(Provided records begins)

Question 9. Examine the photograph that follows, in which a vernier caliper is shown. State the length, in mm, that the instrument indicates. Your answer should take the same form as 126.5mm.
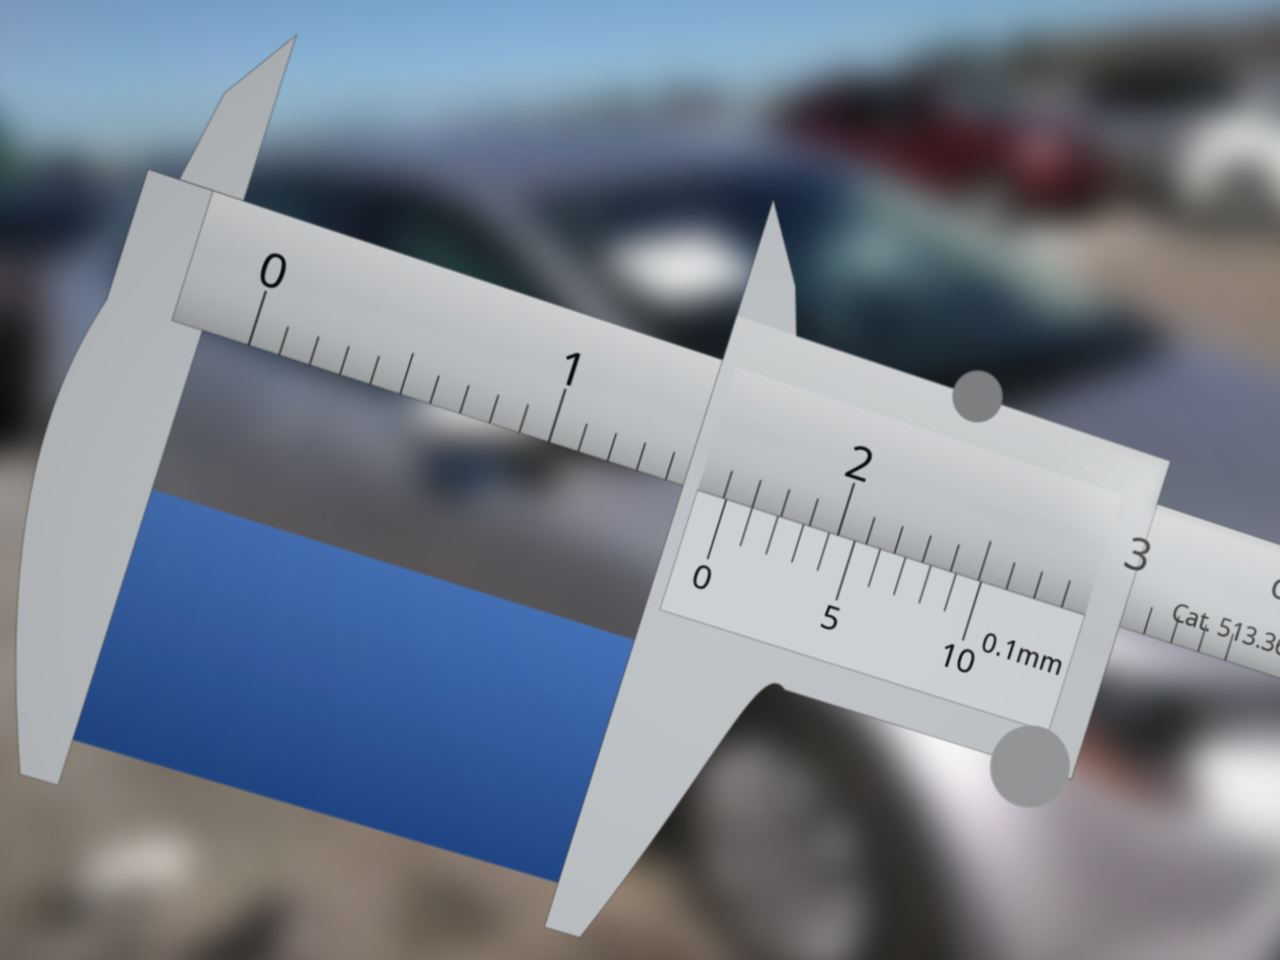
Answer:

(Provided records ends)
(Provided records begins)

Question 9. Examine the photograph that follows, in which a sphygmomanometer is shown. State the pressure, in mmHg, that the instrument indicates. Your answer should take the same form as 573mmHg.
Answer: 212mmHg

(Provided records ends)
(Provided records begins)

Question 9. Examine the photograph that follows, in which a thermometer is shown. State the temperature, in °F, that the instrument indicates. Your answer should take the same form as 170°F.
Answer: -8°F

(Provided records ends)

_What the exercise asks_
Retype the lines of the data above, from the line containing "form as 170°F." up to and including the line containing "Answer: -8°F".

_Exercise output_
Question 9. Examine the photograph that follows, in which a thermometer is shown. State the temperature, in °F, that the instrument indicates. Your answer should take the same form as 170°F.
Answer: -8°F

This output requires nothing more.